Dari ketinggiannya, ia menatap langit yang masih menyisakan jejak samar dari pertempuran di kejauhan. Kilatan cahaya yang sempat menerangi cakrawala, kini perlahan meredup, meninggalkan gelap yang dingin.
Pria tua itu menarik napas dalam-dalam, lalu tersenyum tipis. Senyum yang lebih mirip pengakuan diam, bukan kebanggaan.
Ia hanya pengamat. Sejak awal memang begitu. Tidak lebih.
Pria Tua itu bergumam pelan, nyaris tak terdengar oleh siapa pun kecuali malam:
“Jalan hidupnya… akhirnya mulai bergerak. Entah ke mana ujungnya.”
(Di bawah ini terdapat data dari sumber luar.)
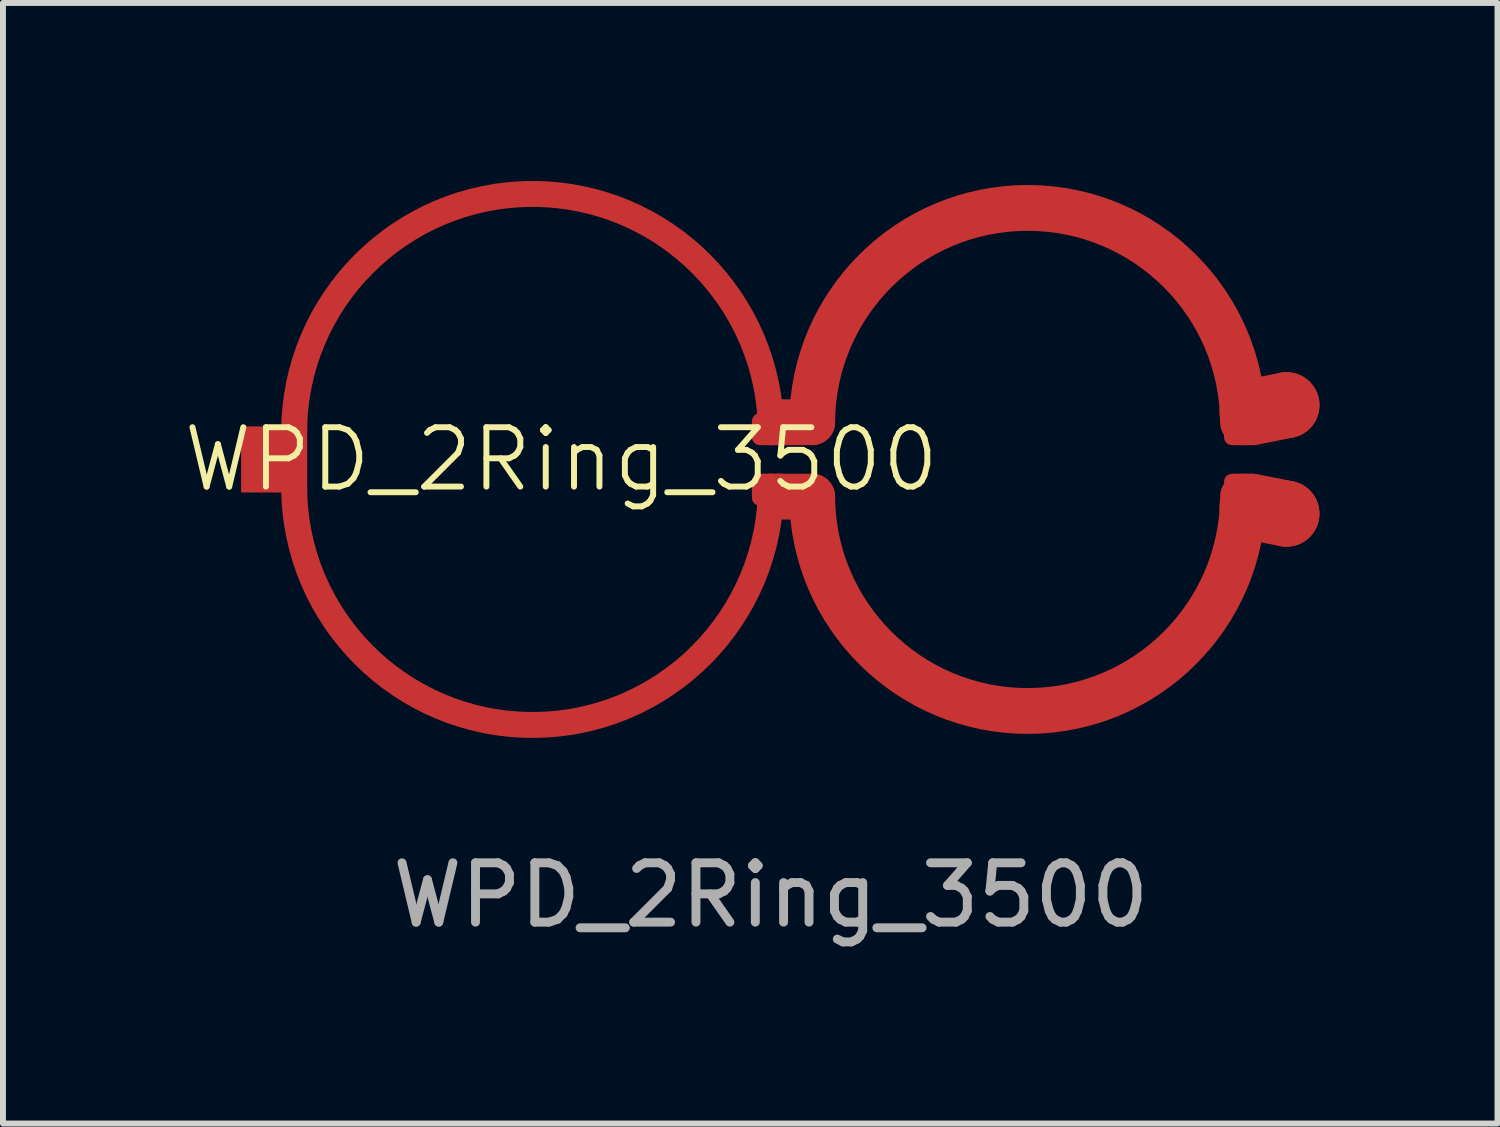
<source format=kicad_pcb>
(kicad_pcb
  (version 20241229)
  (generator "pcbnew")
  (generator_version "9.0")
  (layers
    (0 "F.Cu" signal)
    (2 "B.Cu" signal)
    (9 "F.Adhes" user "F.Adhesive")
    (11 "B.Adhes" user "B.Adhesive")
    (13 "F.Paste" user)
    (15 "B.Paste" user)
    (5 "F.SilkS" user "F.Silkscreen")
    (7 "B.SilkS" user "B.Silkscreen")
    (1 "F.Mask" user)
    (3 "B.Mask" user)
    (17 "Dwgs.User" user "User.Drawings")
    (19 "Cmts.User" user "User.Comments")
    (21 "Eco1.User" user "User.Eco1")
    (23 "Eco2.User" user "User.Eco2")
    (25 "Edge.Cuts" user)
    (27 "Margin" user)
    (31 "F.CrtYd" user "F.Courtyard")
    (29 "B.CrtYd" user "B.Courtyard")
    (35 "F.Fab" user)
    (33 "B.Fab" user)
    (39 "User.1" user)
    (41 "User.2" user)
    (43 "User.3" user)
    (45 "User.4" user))
  (footprint "WPD_2Ring_3500"
    (layer "F.Cu")
    (at 9.938 4.691)
    (property "Reference" "WPD_2Ring_3500" (at -3.531 0 0) (unlocked yes) (layer "F.SilkS") (effects (font (size 1 1) (thickness 0.1))))
    (attr smd)
    (fp_line (start 0.696 -0.627) (end 0.124 -0.627) (stroke (width 0.772) (type solid)) (layer "F.Cu"))
    (fp_line (start 0.696 0.627) (end 0.124 0.627) (stroke (width 0.772) (type solid)) (layer "F.Cu"))
    (fp_line (start 8.115 -0.8) (end 8.687 -0.914) (stroke (width 1.113) (type solid)) (layer "F.Cu"))
    (fp_line (start 8.115 0.8) (end 8.687 0.914) (stroke (width 1.113) (type solid)) (layer "F.Cu"))
    (fp_arc (start -8.03148 -0.4572) (mid -4.01574 -4.47294) (end 0 -0.4572) (stroke (width 0.43688) (type solid)) (layer "F.Cu"))
    (fp_arc (start 0 0.4572) (mid -4.01574 4.47294) (end -8.03148 0.4572) (stroke (width 0.43688) (type solid)) (layer "F.Cu"))
    (fp_arc (start 0.69596 -0.62738) (mid 4.32562 -4.25704) (end 7.95528 -0.62738) (stroke (width 0.77216) (type solid)) (layer "F.Cu"))
    (fp_arc (start 7.95528 0.62738) (mid 4.32562 4.25704) (end 0.69596 0.62738) (stroke (width 0.77216) (type solid)) (layer "F.Cu"))
    (fp_text user "${REFERENCE}" (at 0 7.341 0) (unlocked yes) (layer "F.Fab") (effects (font (size 1 1) (thickness 0.15))))
    (pad "1" smd rect (at -8.369 0) (size 1.113 1.113) (layers "F.Cu" "F.Mask" "F.Paste"))
    (pad "2" smd circle (at 8.687 -0.914) (size 1.113 1.113) (layers "F.Cu" "F.Mask" "F.Paste"))
    (pad "3" smd circle (at 8.687 0.914) (size 1.113 1.113) (layers "F.Cu" "F.Mask" "F.Paste"))
    (pad "4" smd roundrect (at 0 -0.51) (size 0.64 0.54) (layers "F.Cu" "F.Mask" "F.Paste") (roundrect_rratio 0.25))
    (pad "5" smd roundrect (at 0 0.51) (size 0.64 0.54) (layers "F.Cu" "F.Mask" "F.Paste") (roundrect_rratio 0.25))
    (pad "6" smd roundrect (at 7.955 -0.51) (size 0.64 0.54) (layers "F.Cu" "F.Mask" "F.Paste") (roundrect_rratio 0.25))
    (pad "7" smd roundrect (at 7.955 0.51) (size 0.64 0.54) (layers "F.Cu" "F.Mask" "F.Paste") (roundrect_rratio 0.25)))
  (gr_rect
    (start -3 -3)
    (end 22.181 15.88)
    (stroke (width 0.1) (type default))
    (fill no)
    (layer "Edge.Cuts")))
</source>
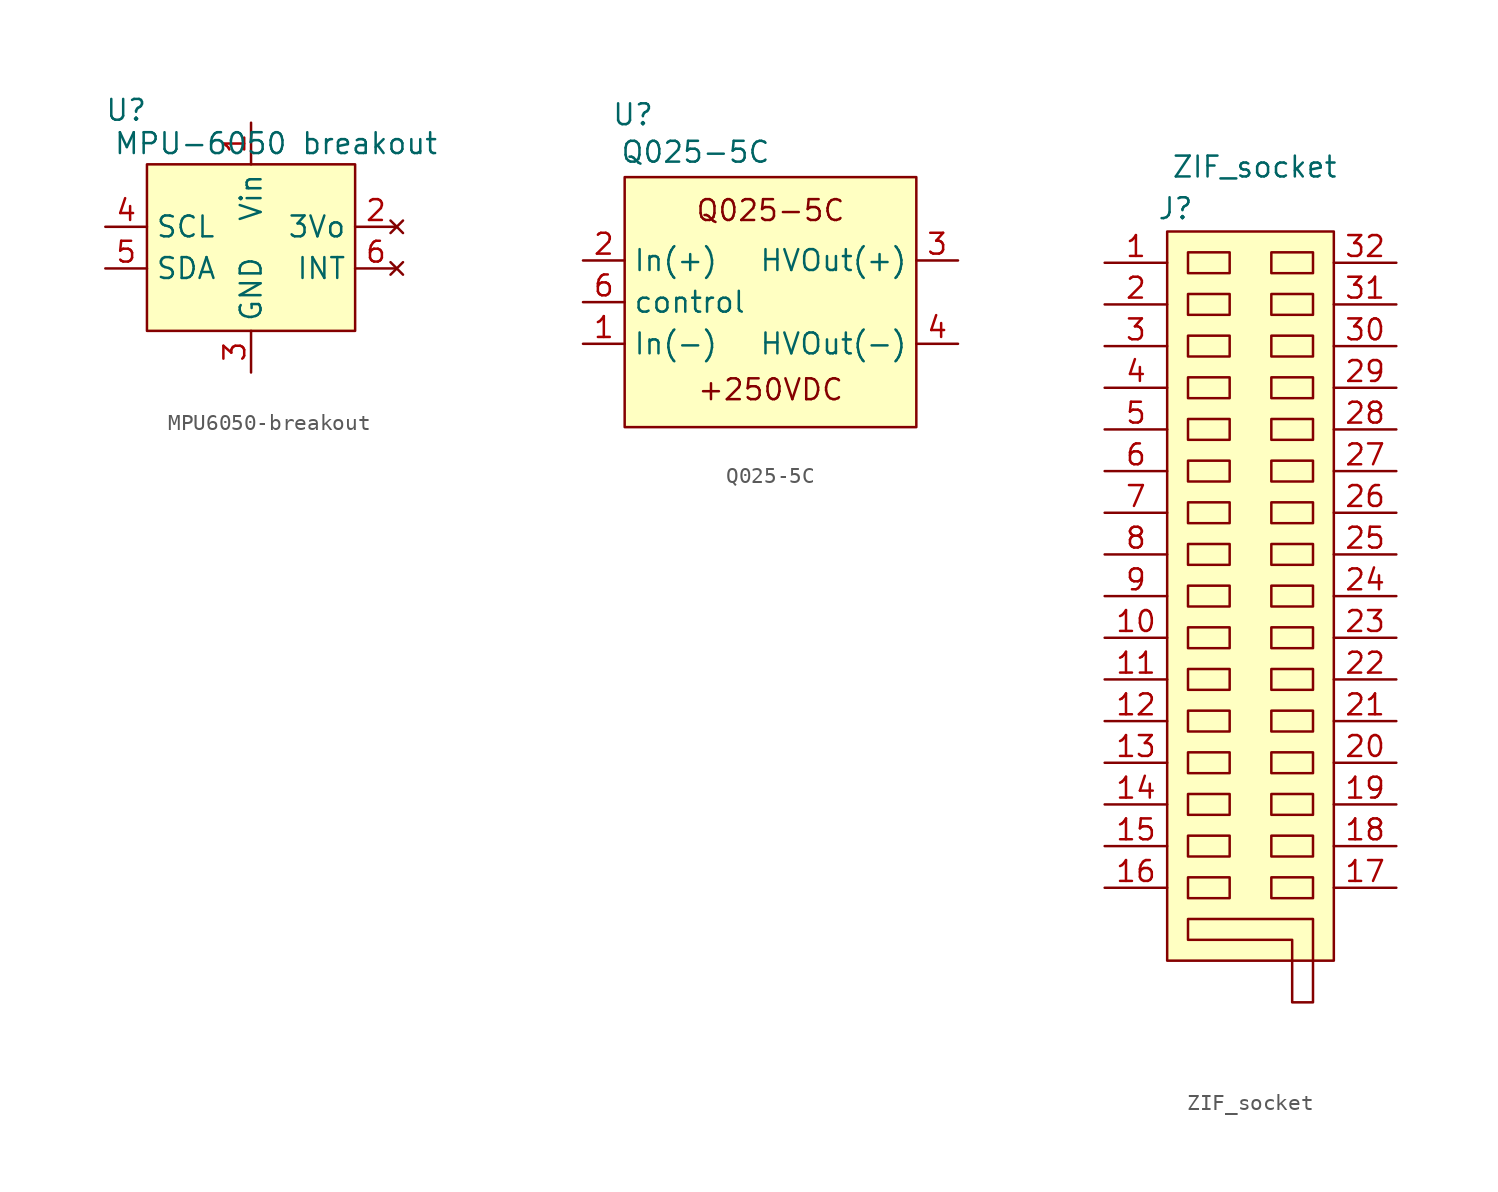
<source format=kicad_sym>
(kicad_symbol_lib
  (version 20231120)
  (generator "kicad_symbol_editor")
  (generator_version "8.0")
  (symbol "MPU6050-breakout"
    (property "Reference" "U"
      (at -7.62 8.382 0)
      (effects (font (size 1.27 1.27))))
    (property "Value" "MPU-6050 breakout"
      (at 1.524 6.35 0)
      (effects (font (size 1.27 1.27))))
    (symbol "MPU6050-breakout_1_1"
      (rectangle (start -6.35 5.08) (end 6.35 -5.08) (stroke (width 0) (type default)) (fill (type background)))
      (pin power_in line (at 0 7.62 270) (length 2.54) (name "Vin" (effects (font (size 1.27 1.27)))) (number "1" (effects (font (size 1.27 1.27)))))
      (pin no_connect line (at 8.89 1.27 180) (length 2.54) (name "3Vo" (effects (font (size 1.27 1.27)))) (number "2" (effects (font (size 1.27 1.27)))))
      (pin power_in line (at 0 -7.62 90) (length 2.54) (name "GND" (effects (font (size 1.27 1.27)))) (number "3" (effects (font (size 1.27 1.27)))))
      (pin input line (at -8.89 1.27 0) (length 2.54) (name "SCL" (effects (font (size 1.27 1.27)))) (number "4" (effects (font (size 1.27 1.27)))))
      (pin input line (at -8.89 -1.27 0) (length 2.54) (name "SDA" (effects (font (size 1.27 1.27)))) (number "5" (effects (font (size 1.27 1.27)))))
      (pin no_connect line (at 8.89 -1.27 180) (length 2.54) (name "INT" (effects (font (size 1.27 1.27)))) (number "6" (effects (font (size 1.27 1.27)))))))
  (symbol "Q025-5C"
    (property "Reference" "U"
      (at -8.382 11.43 0)
      (effects (font (size 1.27 1.27))))
    (property "Value" "Q025-5C"
      (at -4.572 9.144 0)
      (effects (font (size 1.27 1.27))))
    (symbol "Q025-5C_1_1"
      (rectangle (start -8.89 7.62) (end 8.89 -7.62) (stroke (width 0) (type default)) (fill (type background)))
      (text "+250VDC" (at 0 -5.334 0) (effects (font (size 1.27 1.27))))
      (text "Q025-5C" (at 0 5.588 0) (effects (font (size 1.27 1.27))))
      (pin power_in line (at -11.43 -2.54 0) (length 2.54) (name "In(-)" (effects (font (size 1.27 1.27)))) (number "1" (effects (font (size 1.27 1.27)))))
      (pin power_in line (at -11.43 2.54 0) (length 2.54) (name "In(+)" (effects (font (size 1.27 1.27)))) (number "2" (effects (font (size 1.27 1.27)))))
      (pin power_out line (at 11.43 2.54 180) (length 2.54) (name "HVOut(+)" (effects (font (size 1.27 1.27)))) (number "3" (effects (font (size 1.27 1.27)))))
      (pin power_out line (at 11.43 -2.54 180) (length 2.54) (name "HVOut(-)" (effects (font (size 1.27 1.27)))) (number "4" (effects (font (size 1.27 1.27)))))
      (pin input line (at -11.43 0 0) (length 2.54) (name "control" (effects (font (size 1.27 1.27)))) (number "6" (effects (font (size 1.27 1.27)))))))
  (symbol "ZIF_socket"
    (pin_names
      (offset 1.016) hide)
    (property "Reference" "J"
      (at -4.572 22.352 0)
      (effects (font (size 1.27 1.27))))
    (property "Value" "ZIF_socket"
      (at 0.254 24.892 0)
      (effects (font (size 1.27 1.27))))
    (symbol "ZIF_socket_0_1"
      (rectangle (start -3.81 -18.415) (end -1.27 -19.685) (stroke (width 0) (type default)) (fill (type none)))
      (rectangle (start -3.81 -15.875) (end -1.27 -17.145) (stroke (width 0) (type default)) (fill (type none)))
      (rectangle (start -3.81 -13.335) (end -1.27 -14.605) (stroke (width 0) (type default)) (fill (type none)))
      (rectangle (start -3.81 -10.795) (end -1.27 -12.065) (stroke (width 0) (type default)) (fill (type none)))
      (rectangle (start -3.81 -8.255) (end -1.27 -9.525) (stroke (width 0) (type default)) (fill (type none)))
      (rectangle (start -3.81 -5.715) (end -1.27 -6.985) (stroke (width 0) (type default)) (fill (type none)))
      (rectangle (start -3.81 -3.175) (end -1.27 -4.445) (stroke (width 0) (type default)) (fill (type none)))
      (rectangle (start -3.81 -0.635) (end -1.27 -1.905) (stroke (width 0) (type default)) (fill (type none)))
      (rectangle (start -3.81 1.905) (end -1.27 0.635) (stroke (width 0) (type default)) (fill (type none)))
      (rectangle (start -3.81 4.445) (end -1.27 3.175) (stroke (width 0) (type default)) (fill (type none)))
      (rectangle (start -3.81 6.985) (end -1.27 5.715) (stroke (width 0) (type default)) (fill (type none)))
      (rectangle (start -3.81 9.525) (end -1.27 8.255) (stroke (width 0) (type default)) (fill (type none)))
      (rectangle (start -3.81 12.065) (end -1.27 10.795) (stroke (width 0) (type default)) (fill (type none)))
      (rectangle (start -3.81 14.605) (end -1.27 13.335) (stroke (width 0) (type default)) (fill (type none)))
      (rectangle (start -3.81 17.145) (end -1.27 15.875) (stroke (width 0) (type default)) (fill (type none)))
      (rectangle (start -3.81 19.685) (end -1.27 18.415) (stroke (width 0) (type default)) (fill (type none)))
      (polyline (pts (xy -3.81 -20.955) (xy -3.81 -22.225) (xy 2.54 -22.225) (xy 2.54 -26.035) (xy 3.81 -26.035) (xy 3.81 -20.955) (xy -3.81 -20.955)) (stroke (width 0) (type default)) (fill (type none)))
      (rectangle (start 1.27 -18.415) (end 3.81 -19.685) (stroke (width 0) (type default)) (fill (type none)))
      (rectangle (start 1.27 -15.875) (end 3.81 -17.145) (stroke (width 0) (type default)) (fill (type none)))
      (rectangle (start 1.27 -13.335) (end 3.81 -14.605) (stroke (width 0) (type default)) (fill (type none)))
      (rectangle (start 1.27 -10.795) (end 3.81 -12.065) (stroke (width 0) (type default)) (fill (type none)))
      (rectangle (start 1.27 -8.255) (end 3.81 -9.525) (stroke (width 0) (type default)) (fill (type none)))
      (rectangle (start 1.27 -5.715) (end 3.81 -6.985) (stroke (width 0) (type default)) (fill (type none)))
      (rectangle (start 1.27 -3.175) (end 3.81 -4.445) (stroke (width 0) (type default)) (fill (type none)))
      (rectangle (start 1.27 -0.635) (end 3.81 -1.905) (stroke (width 0) (type default)) (fill (type none)))
      (rectangle (start 1.27 1.905) (end 3.81 0.635) (stroke (width 0) (type default)) (fill (type none)))
      (rectangle (start 1.27 4.445) (end 3.81 3.175) (stroke (width 0) (type default)) (fill (type none)))
      (rectangle (start 1.27 6.985) (end 3.81 5.715) (stroke (width 0) (type default)) (fill (type none)))
      (rectangle (start 1.27 9.525) (end 3.81 8.255) (stroke (width 0) (type default)) (fill (type none)))
      (rectangle (start 1.27 12.065) (end 3.81 10.795) (stroke (width 0) (type default)) (fill (type none)))
      (rectangle (start 1.27 14.605) (end 3.81 13.335) (stroke (width 0) (type default)) (fill (type none)))
      (rectangle (start 1.27 17.145) (end 3.81 15.875) (stroke (width 0) (type default)) (fill (type none)))
      (rectangle (start 1.27 19.685) (end 3.81 18.415) (stroke (width 0) (type default)) (fill (type none))))
    (symbol "ZIF_socket_1_1"
      (rectangle (start -5.08 20.955) (end 5.08 -23.495) (stroke (width 0) (type default)) (fill (type background)))
      (pin passive line (at -8.89 19.05 0) (length 3.81) (name "Pin_1" (effects (font (size 1.27 1.27)))) (number "1" (effects (font (size 1.27 1.27)))))
      (pin passive line (at -8.89 -3.81 0) (length 3.81) (name "Pin_10" (effects (font (size 1.27 1.27)))) (number "10" (effects (font (size 1.27 1.27)))))
      (pin passive line (at -8.89 -6.35 0) (length 3.81) (name "Pin_11" (effects (font (size 1.27 1.27)))) (number "11" (effects (font (size 1.27 1.27)))))
      (pin passive line (at -8.89 -8.89 0) (length 3.81) (name "Pin_12" (effects (font (size 1.27 1.27)))) (number "12" (effects (font (size 1.27 1.27)))))
      (pin passive line (at -8.89 -11.43 0) (length 3.81) (name "Pin_13" (effects (font (size 1.27 1.27)))) (number "13" (effects (font (size 1.27 1.27)))))
      (pin passive line (at -8.89 -13.97 0) (length 3.81) (name "Pin_14" (effects (font (size 1.27 1.27)))) (number "14" (effects (font (size 1.27 1.27)))))
      (pin passive line (at -8.89 -16.51 0) (length 3.81) (name "Pin_15" (effects (font (size 1.27 1.27)))) (number "15" (effects (font (size 1.27 1.27)))))
      (pin passive line (at -8.89 -19.05 0) (length 3.81) (name "Pin_16" (effects (font (size 1.27 1.27)))) (number "16" (effects (font (size 1.27 1.27)))))
      (pin passive line (at 8.89 -19.05 180) (length 3.81) (name "" (effects (font (size 1.27 1.27)))) (number "17" (effects (font (size 1.27 1.27)))))
      (pin passive line (at 8.89 -16.51 180) (length 3.81) (name "" (effects (font (size 1.27 1.27)))) (number "18" (effects (font (size 1.27 1.27)))))
      (pin passive line (at 8.89 -13.97 180) (length 3.81) (name "" (effects (font (size 1.27 1.27)))) (number "19" (effects (font (size 1.27 1.27)))))
      (pin passive line (at -8.89 16.51 0) (length 3.81) (name "Pin_2" (effects (font (size 1.27 1.27)))) (number "2" (effects (font (size 1.27 1.27)))))
      (pin passive line (at 8.89 -11.43 180) (length 3.81) (name "" (effects (font (size 1.27 1.27)))) (number "20" (effects (font (size 1.27 1.27)))))
      (pin passive line (at 8.89 -8.89 180) (length 3.81) (name "" (effects (font (size 1.27 1.27)))) (number "21" (effects (font (size 1.27 1.27)))))
      (pin passive line (at 8.89 -6.35 180) (length 3.81) (name "" (effects (font (size 1.27 1.27)))) (number "22" (effects (font (size 1.27 1.27)))))
      (pin passive line (at 8.89 -3.81 180) (length 3.81) (name "" (effects (font (size 1.27 1.27)))) (number "23" (effects (font (size 1.27 1.27)))))
      (pin passive line (at 8.89 -1.27 180) (length 3.81) (name "" (effects (font (size 1.27 1.27)))) (number "24" (effects (font (size 1.27 1.27)))))
      (pin passive line (at 8.89 1.27 180) (length 3.81) (name "" (effects (font (size 1.27 1.27)))) (number "25" (effects (font (size 1.27 1.27)))))
      (pin passive line (at 8.89 3.81 180) (length 3.81) (name "" (effects (font (size 1.27 1.27)))) (number "26" (effects (font (size 1.27 1.27)))))
      (pin passive line (at 8.89 6.35 180) (length 3.81) (name "" (effects (font (size 1.27 1.27)))) (number "27" (effects (font (size 1.27 1.27)))))
      (pin passive line (at 8.89 8.89 180) (length 3.81) (name "" (effects (font (size 1.27 1.27)))) (number "28" (effects (font (size 1.27 1.27)))))
      (pin passive line (at 8.89 11.43 180) (length 3.81) (name "" (effects (font (size 1.27 1.27)))) (number "29" (effects (font (size 1.27 1.27)))))
      (pin passive line (at -8.89 13.97 0) (length 3.81) (name "Pin_3" (effects (font (size 1.27 1.27)))) (number "3" (effects (font (size 1.27 1.27)))))
      (pin passive line (at 8.89 13.97 180) (length 3.81) (name "" (effects (font (size 1.27 1.27)))) (number "30" (effects (font (size 1.27 1.27)))))
      (pin passive line (at 8.89 16.51 180) (length 3.81) (name "" (effects (font (size 1.27 1.27)))) (number "31" (effects (font (size 1.27 1.27)))))
      (pin passive line (at 8.89 19.05 180) (length 3.81) (name "" (effects (font (size 1.27 1.27)))) (number "32" (effects (font (size 1.27 1.27)))))
      (pin passive line (at -8.89 11.43 0) (length 3.81) (name "Pin_4" (effects (font (size 1.27 1.27)))) (number "4" (effects (font (size 1.27 1.27)))))
      (pin passive line (at -8.89 8.89 0) (length 3.81) (name "Pin_5" (effects (font (size 1.27 1.27)))) (number "5" (effects (font (size 1.27 1.27)))))
      (pin passive line (at -8.89 6.35 0) (length 3.81) (name "Pin_6" (effects (font (size 1.27 1.27)))) (number "6" (effects (font (size 1.27 1.27)))))
      (pin passive line (at -8.89 3.81 0) (length 3.81) (name "Pin_7" (effects (font (size 1.27 1.27)))) (number "7" (effects (font (size 1.27 1.27)))))
      (pin passive line (at -8.89 1.27 0) (length 3.81) (name "Pin_8" (effects (font (size 1.27 1.27)))) (number "8" (effects (font (size 1.27 1.27)))))
      (pin passive line (at -8.89 -1.27 0) (length 3.81) (name "Pin_9" (effects (font (size 1.27 1.27)))) (number "9" (effects (font (size 1.27 1.27))))))))
</source>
Ia menatap bintang-bintang yang mulai bermunculan, matanya tenang namun dalam, seperti menyimpan banyak kisah yang enggan diceritakan.
“Dunia memang butuh pemain baru. Tapi tidak semua orang sadar, bahwa setiap cahaya baru… melahirkan bayangan baru pula.”
Dengan langkah perlahan, ia meninggalkan tepian atap itu, menyusuri lorong gelap tanpa terburu-buru, seolah tahu bahwa dunia akan terus berputar, dengan atau tanpa dirinya.
Ia bukan bagian dari permainan itu. Hanya seseorang yang memilih menonton… setidaknya untuk saat ini.